→ The problem
In the abstract below on cardiovascular disease in Maine, how many patients aged 35 years or older were in the 2013 statewide claims data set?

Introduction: Reducing the burden of death from cardiovascular disease includes risk factor reduction and medical interventions.
Methods: This was an observational analysis at the hospital service area (HSA) level, to examine regional variation and relationships between behavioral risks, health services utilization, and cardiovascular disease mortality (the outcome of interest). HSA-level prevalence of cardiovascular disease behavioral risks (smoking, poor diet, physical inactivity) were calculated from the Behavioral Risk Factor Surveillance System; HSA-level rates of stress tests, diagnostic cardiac catheterization, and revascularization from a statewide multi-payer claims data set from Maine in 2013 (with 606,260 patients aged ≥35 years), and deaths from state death certificate data. Analyses were done in 2016.
Results: There were marked differences across 32 Maine HSAs in behavioral risks: smoking (12.4%-28.6%); poor diet (43.6%-73.0%); and physical inactivity (16.4%-37.9%). After adjustment for behavioral risks, rates of utilization varied by HSA: stress tests (28.2-62.4 per 1,000 person-years, coefficient of variation=17.5); diagnostic cardiac catheterization (10.0-19.8 per 1,000 person-years, coefficient of variation=17.3); and revascularization (4.6-6.2 per 1,000 person-years; coefficient of variation=9.1). Strong HSA-level associations between behavioral risk factors and cardiovascular disease mortality were observed: smoking (R2=0.52); poor diet (R2=0.38); and physical inactivity (R2=0.35), and no association between revascularization and cardiovascular disease mortality after adjustment for behavioral risk factors (R2=0.02). HSA-level behavioral risk factors were also strongly associated with all-cause mortality: smoking (R2=0.57); poor diet (R2=0.49); and physical inactivity (R2=0.46).
Conclusions: There is substantial regional variation in behavioral risks and cardiac utilization. Behavioral risk factors are associated with cardiovascular disease mortality regionally, whereas revascularization is not. Efforts to reduce cardiovascular disease mortality in populations should focus on prevention efforts targeting modifiable risk factors.

→ Source information
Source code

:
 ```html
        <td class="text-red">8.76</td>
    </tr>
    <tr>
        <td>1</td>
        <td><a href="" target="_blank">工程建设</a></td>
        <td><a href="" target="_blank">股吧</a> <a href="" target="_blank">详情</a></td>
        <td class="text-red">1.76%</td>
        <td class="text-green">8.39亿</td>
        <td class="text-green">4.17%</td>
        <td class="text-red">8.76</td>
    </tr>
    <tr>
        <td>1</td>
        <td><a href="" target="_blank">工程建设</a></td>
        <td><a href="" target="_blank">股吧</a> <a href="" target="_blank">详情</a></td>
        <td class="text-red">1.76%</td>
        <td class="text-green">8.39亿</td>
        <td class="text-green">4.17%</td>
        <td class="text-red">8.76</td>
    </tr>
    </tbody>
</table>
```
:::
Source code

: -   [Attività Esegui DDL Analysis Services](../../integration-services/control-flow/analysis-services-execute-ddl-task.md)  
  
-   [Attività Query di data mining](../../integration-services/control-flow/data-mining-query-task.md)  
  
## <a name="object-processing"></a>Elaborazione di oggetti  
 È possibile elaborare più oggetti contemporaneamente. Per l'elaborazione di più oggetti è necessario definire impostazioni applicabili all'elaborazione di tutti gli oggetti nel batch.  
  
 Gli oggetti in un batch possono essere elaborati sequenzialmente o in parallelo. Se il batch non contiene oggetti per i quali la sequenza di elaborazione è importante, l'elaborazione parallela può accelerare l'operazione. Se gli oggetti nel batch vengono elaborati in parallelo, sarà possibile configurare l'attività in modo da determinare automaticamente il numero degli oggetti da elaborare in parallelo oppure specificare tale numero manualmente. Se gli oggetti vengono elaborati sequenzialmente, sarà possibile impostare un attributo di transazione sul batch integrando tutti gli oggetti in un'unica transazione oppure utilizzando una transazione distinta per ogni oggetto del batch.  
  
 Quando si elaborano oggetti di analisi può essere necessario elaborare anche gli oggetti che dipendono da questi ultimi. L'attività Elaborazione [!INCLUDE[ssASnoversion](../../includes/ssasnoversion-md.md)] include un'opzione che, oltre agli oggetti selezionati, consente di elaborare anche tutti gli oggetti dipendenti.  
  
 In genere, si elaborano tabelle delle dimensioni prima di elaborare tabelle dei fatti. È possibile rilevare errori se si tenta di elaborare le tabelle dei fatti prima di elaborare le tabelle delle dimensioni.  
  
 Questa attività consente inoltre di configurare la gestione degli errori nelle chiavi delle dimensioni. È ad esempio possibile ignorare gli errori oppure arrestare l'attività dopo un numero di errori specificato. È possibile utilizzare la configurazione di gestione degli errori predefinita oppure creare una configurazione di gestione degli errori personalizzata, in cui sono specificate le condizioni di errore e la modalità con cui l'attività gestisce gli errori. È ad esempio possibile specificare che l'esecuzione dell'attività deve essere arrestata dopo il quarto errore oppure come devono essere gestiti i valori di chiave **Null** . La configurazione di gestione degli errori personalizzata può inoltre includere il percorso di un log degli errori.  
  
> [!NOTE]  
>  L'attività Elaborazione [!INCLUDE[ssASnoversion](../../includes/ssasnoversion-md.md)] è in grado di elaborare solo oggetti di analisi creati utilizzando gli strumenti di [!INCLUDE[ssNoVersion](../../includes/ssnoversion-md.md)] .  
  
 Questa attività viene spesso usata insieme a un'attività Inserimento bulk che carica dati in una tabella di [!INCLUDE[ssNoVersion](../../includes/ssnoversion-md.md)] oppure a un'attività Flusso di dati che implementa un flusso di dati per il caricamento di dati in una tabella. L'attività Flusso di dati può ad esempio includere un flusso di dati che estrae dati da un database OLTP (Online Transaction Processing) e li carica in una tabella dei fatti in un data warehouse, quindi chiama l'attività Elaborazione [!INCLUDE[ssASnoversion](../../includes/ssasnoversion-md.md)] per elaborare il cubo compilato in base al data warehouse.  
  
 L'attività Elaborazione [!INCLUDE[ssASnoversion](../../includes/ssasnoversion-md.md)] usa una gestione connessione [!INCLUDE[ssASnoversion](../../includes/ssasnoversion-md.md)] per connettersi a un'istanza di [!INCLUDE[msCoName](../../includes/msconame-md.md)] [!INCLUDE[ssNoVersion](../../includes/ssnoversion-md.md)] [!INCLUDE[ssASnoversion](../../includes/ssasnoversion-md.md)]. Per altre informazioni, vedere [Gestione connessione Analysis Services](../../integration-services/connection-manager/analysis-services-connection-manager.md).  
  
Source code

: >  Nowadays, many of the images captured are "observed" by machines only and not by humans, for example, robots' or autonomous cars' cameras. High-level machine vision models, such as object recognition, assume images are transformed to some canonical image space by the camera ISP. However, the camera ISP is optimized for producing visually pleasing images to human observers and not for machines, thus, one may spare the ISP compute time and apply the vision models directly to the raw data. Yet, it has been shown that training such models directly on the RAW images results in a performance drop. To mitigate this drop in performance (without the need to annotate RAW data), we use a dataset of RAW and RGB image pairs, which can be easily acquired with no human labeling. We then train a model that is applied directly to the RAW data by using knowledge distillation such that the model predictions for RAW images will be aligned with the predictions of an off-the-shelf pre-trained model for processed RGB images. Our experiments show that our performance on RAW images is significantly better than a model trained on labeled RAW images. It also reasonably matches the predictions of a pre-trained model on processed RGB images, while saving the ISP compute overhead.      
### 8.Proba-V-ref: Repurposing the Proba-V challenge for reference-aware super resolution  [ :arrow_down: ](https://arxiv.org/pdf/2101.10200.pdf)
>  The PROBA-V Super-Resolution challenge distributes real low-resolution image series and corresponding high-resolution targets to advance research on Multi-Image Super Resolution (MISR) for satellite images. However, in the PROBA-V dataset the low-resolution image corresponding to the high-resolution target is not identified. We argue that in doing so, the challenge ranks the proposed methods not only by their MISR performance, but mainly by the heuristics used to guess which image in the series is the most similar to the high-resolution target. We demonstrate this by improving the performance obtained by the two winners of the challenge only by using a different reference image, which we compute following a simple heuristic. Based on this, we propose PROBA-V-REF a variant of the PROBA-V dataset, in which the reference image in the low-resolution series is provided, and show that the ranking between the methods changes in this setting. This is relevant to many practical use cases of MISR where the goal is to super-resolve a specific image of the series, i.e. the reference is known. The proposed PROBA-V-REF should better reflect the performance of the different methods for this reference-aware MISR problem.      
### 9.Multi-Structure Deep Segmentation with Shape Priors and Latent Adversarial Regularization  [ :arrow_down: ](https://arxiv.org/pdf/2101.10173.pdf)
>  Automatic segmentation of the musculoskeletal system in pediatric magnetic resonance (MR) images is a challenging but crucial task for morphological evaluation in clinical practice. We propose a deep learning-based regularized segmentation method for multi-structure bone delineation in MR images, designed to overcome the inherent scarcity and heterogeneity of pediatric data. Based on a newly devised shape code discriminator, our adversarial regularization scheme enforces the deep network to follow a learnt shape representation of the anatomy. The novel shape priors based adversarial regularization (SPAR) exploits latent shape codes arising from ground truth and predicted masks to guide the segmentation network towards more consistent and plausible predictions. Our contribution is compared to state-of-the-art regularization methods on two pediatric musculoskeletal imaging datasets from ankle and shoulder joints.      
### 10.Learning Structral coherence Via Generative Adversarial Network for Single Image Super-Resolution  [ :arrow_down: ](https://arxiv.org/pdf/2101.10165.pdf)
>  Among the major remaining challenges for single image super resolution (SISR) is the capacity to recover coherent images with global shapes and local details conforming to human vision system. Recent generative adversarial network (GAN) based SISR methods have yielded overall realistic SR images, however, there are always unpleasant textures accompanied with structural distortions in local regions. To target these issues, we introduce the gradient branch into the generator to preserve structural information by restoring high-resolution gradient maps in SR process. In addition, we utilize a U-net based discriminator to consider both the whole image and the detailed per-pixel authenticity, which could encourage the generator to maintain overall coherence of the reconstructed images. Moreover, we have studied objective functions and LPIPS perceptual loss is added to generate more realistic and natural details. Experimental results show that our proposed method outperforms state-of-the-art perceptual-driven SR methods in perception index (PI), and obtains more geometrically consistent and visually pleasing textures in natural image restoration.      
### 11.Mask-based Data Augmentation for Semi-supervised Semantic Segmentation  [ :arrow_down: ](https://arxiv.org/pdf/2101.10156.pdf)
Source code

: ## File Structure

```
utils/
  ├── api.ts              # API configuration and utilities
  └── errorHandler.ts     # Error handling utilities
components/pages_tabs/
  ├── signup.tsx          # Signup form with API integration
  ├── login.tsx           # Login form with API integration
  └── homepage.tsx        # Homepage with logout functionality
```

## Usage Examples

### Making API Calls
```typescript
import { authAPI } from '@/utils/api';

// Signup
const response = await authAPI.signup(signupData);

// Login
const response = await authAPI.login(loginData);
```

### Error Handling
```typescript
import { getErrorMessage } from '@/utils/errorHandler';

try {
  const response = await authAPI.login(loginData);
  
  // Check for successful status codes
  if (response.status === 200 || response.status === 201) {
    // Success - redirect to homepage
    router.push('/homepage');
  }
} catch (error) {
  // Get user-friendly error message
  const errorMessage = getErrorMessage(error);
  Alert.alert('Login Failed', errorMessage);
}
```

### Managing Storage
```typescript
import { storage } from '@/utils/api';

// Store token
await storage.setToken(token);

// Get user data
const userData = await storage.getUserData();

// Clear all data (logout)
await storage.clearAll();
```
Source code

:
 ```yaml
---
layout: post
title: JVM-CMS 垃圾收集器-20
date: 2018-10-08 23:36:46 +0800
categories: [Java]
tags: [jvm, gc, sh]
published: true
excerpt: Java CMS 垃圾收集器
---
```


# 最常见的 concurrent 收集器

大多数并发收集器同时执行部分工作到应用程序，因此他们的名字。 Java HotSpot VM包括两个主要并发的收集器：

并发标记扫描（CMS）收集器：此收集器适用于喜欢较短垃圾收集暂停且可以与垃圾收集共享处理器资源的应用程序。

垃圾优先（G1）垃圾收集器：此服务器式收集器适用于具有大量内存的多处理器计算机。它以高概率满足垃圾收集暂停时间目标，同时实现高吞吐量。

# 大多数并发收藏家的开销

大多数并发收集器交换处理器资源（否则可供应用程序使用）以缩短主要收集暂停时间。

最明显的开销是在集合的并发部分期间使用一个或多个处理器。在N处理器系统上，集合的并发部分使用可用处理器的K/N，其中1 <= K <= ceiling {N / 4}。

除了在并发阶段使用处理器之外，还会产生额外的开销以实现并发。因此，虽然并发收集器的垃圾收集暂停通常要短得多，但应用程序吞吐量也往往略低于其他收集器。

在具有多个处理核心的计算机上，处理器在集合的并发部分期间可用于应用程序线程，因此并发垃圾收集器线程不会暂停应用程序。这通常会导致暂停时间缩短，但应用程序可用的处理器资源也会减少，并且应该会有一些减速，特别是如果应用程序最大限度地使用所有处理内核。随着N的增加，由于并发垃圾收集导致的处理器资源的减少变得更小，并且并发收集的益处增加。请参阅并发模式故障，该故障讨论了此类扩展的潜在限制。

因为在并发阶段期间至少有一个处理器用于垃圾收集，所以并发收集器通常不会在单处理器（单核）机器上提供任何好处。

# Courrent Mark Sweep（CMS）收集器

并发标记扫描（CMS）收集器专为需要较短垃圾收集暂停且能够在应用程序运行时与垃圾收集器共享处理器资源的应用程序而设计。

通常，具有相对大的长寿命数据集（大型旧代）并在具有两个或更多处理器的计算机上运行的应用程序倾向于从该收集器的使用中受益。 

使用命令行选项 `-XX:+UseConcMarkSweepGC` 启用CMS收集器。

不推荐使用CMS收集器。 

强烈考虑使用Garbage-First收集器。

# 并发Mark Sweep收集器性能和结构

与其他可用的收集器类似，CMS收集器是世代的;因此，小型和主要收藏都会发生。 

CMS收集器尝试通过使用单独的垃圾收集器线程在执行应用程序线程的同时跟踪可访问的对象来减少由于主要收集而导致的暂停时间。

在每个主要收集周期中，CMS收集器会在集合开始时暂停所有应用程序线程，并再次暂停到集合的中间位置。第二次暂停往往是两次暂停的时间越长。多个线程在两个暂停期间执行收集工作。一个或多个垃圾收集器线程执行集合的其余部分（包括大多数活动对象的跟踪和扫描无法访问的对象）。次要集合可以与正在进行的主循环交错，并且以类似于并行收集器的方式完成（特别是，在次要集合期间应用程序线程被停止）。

→ Response for this exercise
606,260 patients